• **Objective**
In the lines that open with the one containing "[133, 168, 158, 195] [10, 7, 485, 237]" and close with the one containing "[286, 224, 328, 307]", rename "baseball game" as "softball game" and leave everything else unchanged. Give back only those lines, without the pictures.
#####
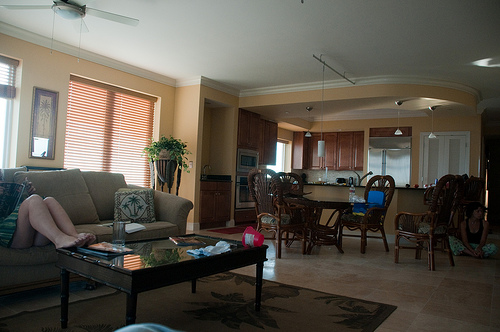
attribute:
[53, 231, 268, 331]
table — wooden, glass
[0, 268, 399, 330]
rug — large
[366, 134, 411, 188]
refrigerator — stainless steel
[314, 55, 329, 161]
light fixture — white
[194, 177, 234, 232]
cabinets — brown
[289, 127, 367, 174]
cabinets — brown, wooden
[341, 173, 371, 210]
bottle — plastic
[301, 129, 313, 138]
light — off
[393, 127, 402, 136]
light — off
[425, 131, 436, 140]
light — off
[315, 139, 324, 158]
light — off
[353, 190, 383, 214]
baby seat — blue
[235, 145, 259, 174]
microwave — white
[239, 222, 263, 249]
object — red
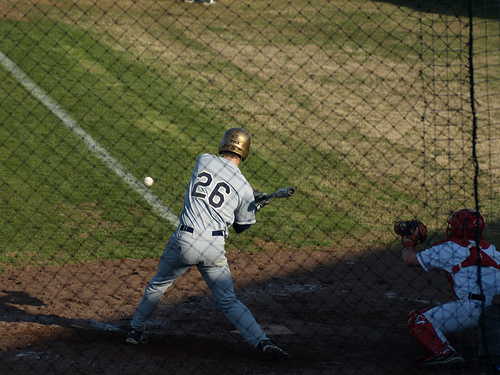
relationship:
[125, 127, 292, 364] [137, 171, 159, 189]
ball player readies to hit ball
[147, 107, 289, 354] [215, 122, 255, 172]
neck of man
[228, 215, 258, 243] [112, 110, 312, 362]
elbow of man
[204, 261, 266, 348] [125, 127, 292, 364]
leg of ball player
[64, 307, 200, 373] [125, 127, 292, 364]
foot of ball player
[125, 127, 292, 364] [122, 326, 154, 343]
ball player wearing shoes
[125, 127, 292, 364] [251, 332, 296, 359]
ball player wearing shoes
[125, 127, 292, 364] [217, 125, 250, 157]
ball player wearing helmet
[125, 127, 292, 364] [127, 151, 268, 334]
ball player wearing uniform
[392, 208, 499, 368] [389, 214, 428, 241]
catcher wearing glove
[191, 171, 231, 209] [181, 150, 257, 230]
number on jersey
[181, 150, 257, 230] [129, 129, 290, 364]
jersey of ball player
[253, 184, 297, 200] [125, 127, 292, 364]
bat of ball player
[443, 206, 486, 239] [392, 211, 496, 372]
catcher's mask of catcher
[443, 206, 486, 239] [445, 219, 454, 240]
catcher's mask protects face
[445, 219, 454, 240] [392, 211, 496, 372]
face of catcher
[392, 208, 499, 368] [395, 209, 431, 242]
catcher wears glove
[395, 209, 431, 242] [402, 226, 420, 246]
glove on hand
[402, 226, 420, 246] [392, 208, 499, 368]
hand of catcher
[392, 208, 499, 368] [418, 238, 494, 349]
catcher wearing white (clothes)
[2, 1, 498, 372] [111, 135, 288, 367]
netting behind batter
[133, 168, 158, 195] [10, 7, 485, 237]
ball in air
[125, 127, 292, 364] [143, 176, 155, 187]
ball player playing ball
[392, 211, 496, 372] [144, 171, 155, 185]
catcher readies to catch pitch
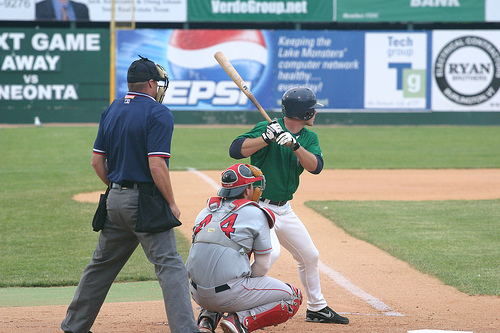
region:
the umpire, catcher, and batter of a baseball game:
[66, 46, 353, 331]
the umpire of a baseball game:
[58, 55, 190, 330]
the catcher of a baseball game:
[178, 158, 303, 332]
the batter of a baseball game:
[207, 41, 334, 170]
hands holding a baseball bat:
[215, 47, 298, 153]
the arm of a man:
[144, 118, 182, 220]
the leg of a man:
[147, 232, 194, 332]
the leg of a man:
[286, 224, 328, 307]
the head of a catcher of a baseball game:
[215, 157, 268, 206]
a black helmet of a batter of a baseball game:
[281, 83, 324, 126]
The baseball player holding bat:
[228, 86, 348, 321]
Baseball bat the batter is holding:
[215, 50, 292, 145]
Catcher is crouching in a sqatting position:
[186, 163, 303, 330]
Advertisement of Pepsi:
[115, 26, 363, 108]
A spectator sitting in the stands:
[32, 0, 89, 19]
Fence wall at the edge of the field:
[0, 22, 499, 124]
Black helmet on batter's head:
[282, 85, 322, 119]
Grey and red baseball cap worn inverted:
[216, 163, 264, 198]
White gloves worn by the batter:
[261, 120, 298, 149]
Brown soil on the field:
[0, 169, 499, 330]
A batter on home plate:
[227, 34, 350, 322]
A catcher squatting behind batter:
[187, 145, 307, 326]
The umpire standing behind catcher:
[65, 55, 187, 320]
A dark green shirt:
[247, 112, 318, 199]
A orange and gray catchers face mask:
[211, 143, 267, 208]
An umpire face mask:
[124, 48, 178, 103]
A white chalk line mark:
[188, 163, 387, 320]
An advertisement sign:
[116, 29, 430, 114]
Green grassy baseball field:
[18, 130, 69, 250]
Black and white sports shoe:
[307, 302, 350, 327]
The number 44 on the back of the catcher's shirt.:
[189, 208, 237, 238]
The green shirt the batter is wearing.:
[250, 122, 317, 200]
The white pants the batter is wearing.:
[255, 198, 332, 317]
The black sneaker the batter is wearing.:
[305, 300, 347, 322]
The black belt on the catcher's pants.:
[191, 281, 235, 298]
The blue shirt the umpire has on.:
[100, 95, 174, 192]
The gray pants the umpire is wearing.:
[68, 191, 197, 331]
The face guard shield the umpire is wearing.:
[150, 57, 173, 102]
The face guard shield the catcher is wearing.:
[248, 166, 265, 205]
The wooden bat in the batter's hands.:
[208, 55, 298, 147]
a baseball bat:
[208, 53, 264, 110]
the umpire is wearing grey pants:
[157, 255, 198, 332]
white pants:
[284, 228, 328, 286]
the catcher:
[197, 159, 277, 305]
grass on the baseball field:
[405, 198, 477, 258]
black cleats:
[307, 303, 350, 323]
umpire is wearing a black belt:
[107, 182, 125, 192]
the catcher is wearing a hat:
[216, 165, 256, 197]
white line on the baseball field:
[336, 276, 386, 314]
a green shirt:
[271, 158, 294, 194]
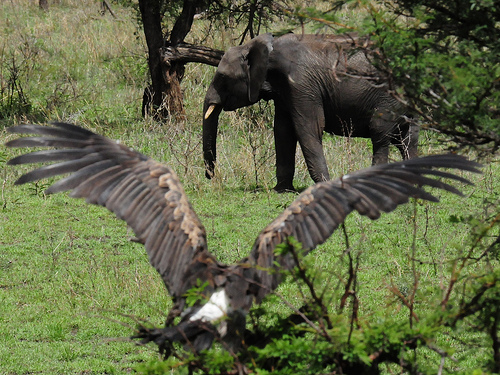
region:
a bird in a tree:
[8, 108, 478, 365]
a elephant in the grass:
[198, 24, 425, 188]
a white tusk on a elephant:
[199, 104, 222, 124]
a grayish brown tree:
[133, 1, 192, 124]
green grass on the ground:
[15, 214, 107, 352]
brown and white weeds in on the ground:
[23, 11, 121, 75]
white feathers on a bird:
[196, 289, 233, 331]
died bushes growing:
[160, 113, 200, 169]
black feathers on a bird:
[10, 125, 126, 197]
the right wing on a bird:
[251, 143, 483, 298]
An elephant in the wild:
[200, 35, 435, 185]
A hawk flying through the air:
[6, 110, 483, 357]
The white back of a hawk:
[199, 282, 234, 335]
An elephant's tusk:
[201, 102, 216, 118]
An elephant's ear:
[242, 39, 272, 103]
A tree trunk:
[135, 0, 231, 126]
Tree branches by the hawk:
[148, 221, 498, 373]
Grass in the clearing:
[0, 2, 482, 371]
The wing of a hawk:
[250, 150, 483, 290]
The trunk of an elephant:
[200, 107, 223, 179]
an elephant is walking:
[149, 14, 481, 226]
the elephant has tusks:
[182, 92, 234, 129]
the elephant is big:
[148, 25, 420, 173]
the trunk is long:
[182, 80, 235, 197]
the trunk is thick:
[176, 80, 247, 177]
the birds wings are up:
[10, 92, 460, 352]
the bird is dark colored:
[0, 91, 455, 316]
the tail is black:
[130, 315, 195, 355]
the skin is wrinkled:
[288, 47, 343, 95]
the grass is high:
[31, 25, 149, 139]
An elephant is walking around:
[35, 15, 497, 345]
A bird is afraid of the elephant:
[1, 32, 489, 372]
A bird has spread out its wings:
[7, 48, 488, 365]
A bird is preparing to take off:
[7, 92, 497, 357]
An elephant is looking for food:
[25, 17, 490, 367]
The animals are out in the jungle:
[25, 13, 498, 354]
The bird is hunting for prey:
[3, 16, 498, 356]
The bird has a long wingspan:
[0, 8, 498, 359]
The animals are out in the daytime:
[20, 12, 493, 367]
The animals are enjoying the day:
[10, 7, 497, 354]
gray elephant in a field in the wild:
[197, 26, 429, 206]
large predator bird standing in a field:
[2, 116, 481, 341]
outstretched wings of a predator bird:
[3, 117, 482, 306]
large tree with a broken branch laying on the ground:
[131, 0, 495, 160]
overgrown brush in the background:
[2, 0, 137, 123]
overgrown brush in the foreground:
[157, 171, 494, 371]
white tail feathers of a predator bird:
[190, 287, 230, 343]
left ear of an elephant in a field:
[249, 26, 306, 96]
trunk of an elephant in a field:
[193, 85, 220, 179]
#####
• **Result of this task**
[133, 168, 158, 195] [10, 7, 485, 237]
ball in air
[125, 127, 292, 364] [143, 176, 155, 187]
ball player playing ball
[392, 211, 496, 372] [144, 171, 155, 185]
catcher readies to catch pitch
region:
the umpire, catcher, and batter of a softball game:
[66, 46, 353, 331]
the umpire of a softball game:
[58, 55, 190, 330]
the catcher of a softball game:
[178, 158, 303, 332]
the batter of a softball game:
[207, 41, 334, 170]
hands holding a baseball bat:
[215, 47, 298, 153]
the arm of a man:
[144, 118, 182, 220]
the leg of a man:
[147, 232, 194, 332]
the leg of a man:
[286, 224, 328, 307]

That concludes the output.